RECORDS FOR PROCESSING
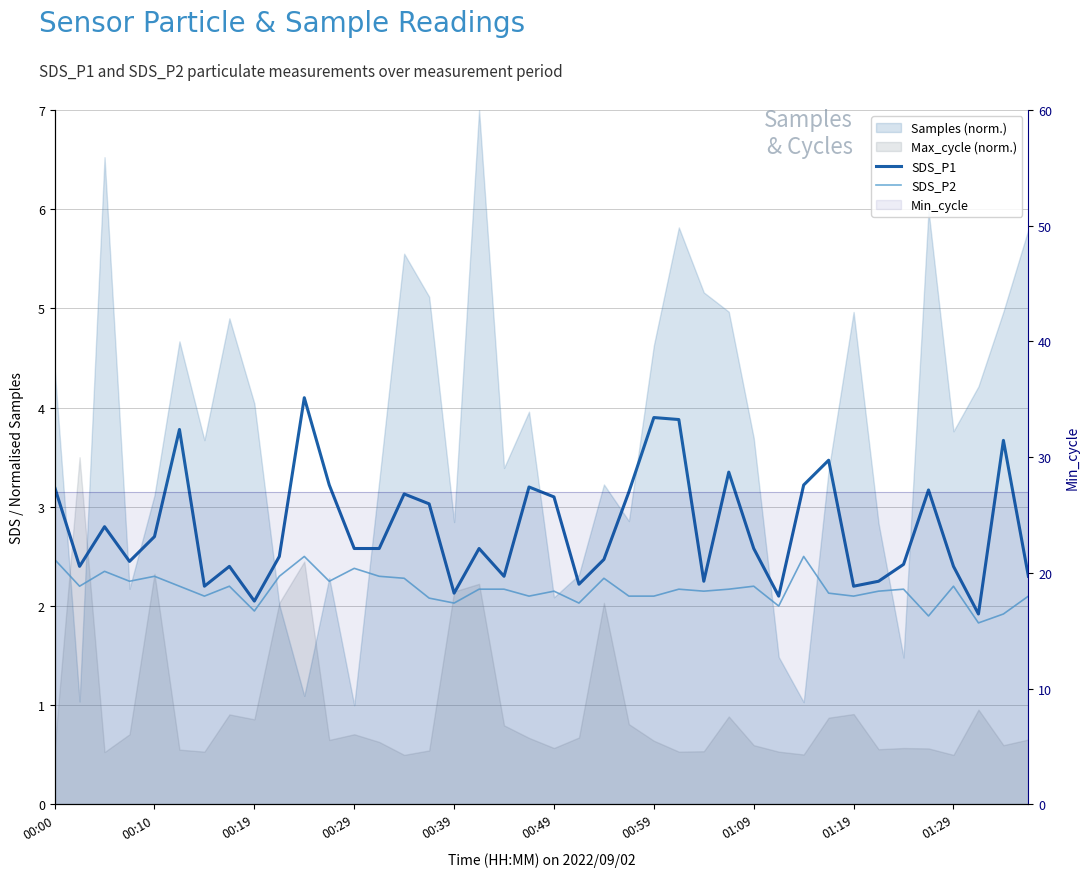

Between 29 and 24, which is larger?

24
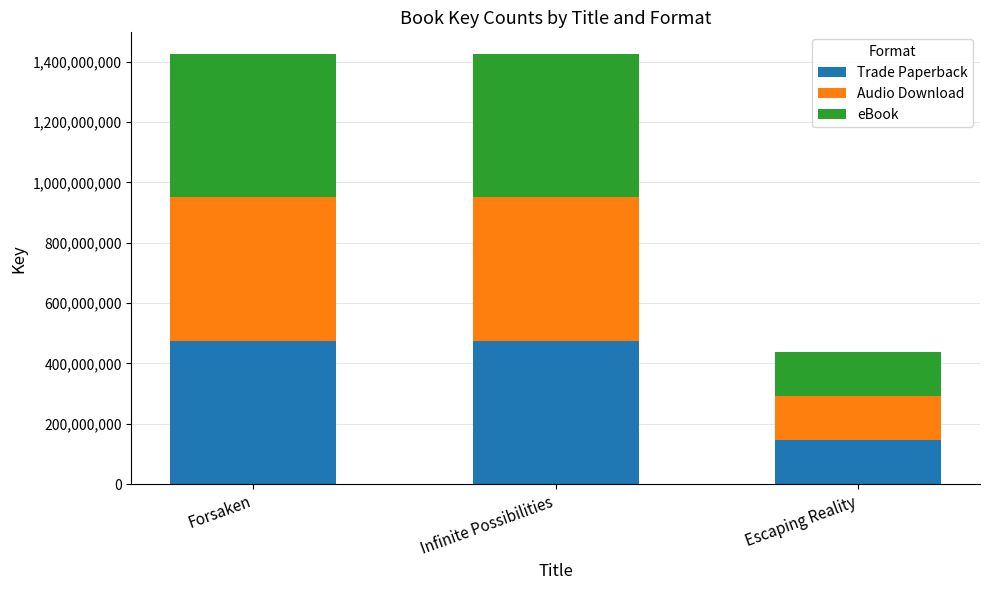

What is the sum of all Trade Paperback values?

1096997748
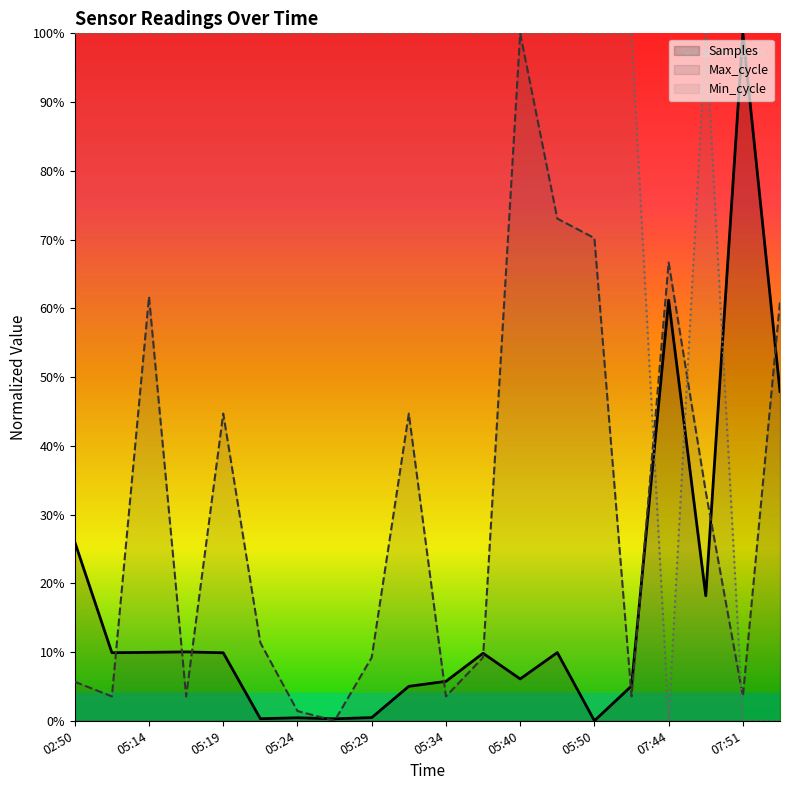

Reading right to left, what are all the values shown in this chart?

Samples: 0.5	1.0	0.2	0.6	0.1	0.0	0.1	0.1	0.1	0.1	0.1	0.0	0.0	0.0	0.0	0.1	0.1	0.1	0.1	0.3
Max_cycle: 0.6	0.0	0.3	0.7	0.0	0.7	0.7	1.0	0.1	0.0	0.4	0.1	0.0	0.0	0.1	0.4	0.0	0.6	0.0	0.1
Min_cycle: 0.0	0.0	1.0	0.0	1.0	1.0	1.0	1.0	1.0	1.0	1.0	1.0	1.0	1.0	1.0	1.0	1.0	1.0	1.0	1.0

EXERCISE DESCRIPTION
Copy all of the entries above word for word, omitting the pictures.

ANSWER BOX
Between 29 and 24, which is larger?

24

What is the sum of all Trade Paperback values?

1096997748

Reading right to left, what are all the values shown in this chart?

Samples: 0.5	1.0	0.2	0.6	0.1	0.0	0.1	0.1	0.1	0.1	0.1	0.0	0.0	0.0	0.0	0.1	0.1	0.1	0.1	0.3
Max_cycle: 0.6	0.0	0.3	0.7	0.0	0.7	0.7	1.0	0.1	0.0	0.4	0.1	0.0	0.0	0.1	0.4	0.0	0.6	0.0	0.1
Min_cycle: 0.0	0.0	1.0	0.0	1.0	1.0	1.0	1.0	1.0	1.0	1.0	1.0	1.0	1.0	1.0	1.0	1.0	1.0	1.0	1.0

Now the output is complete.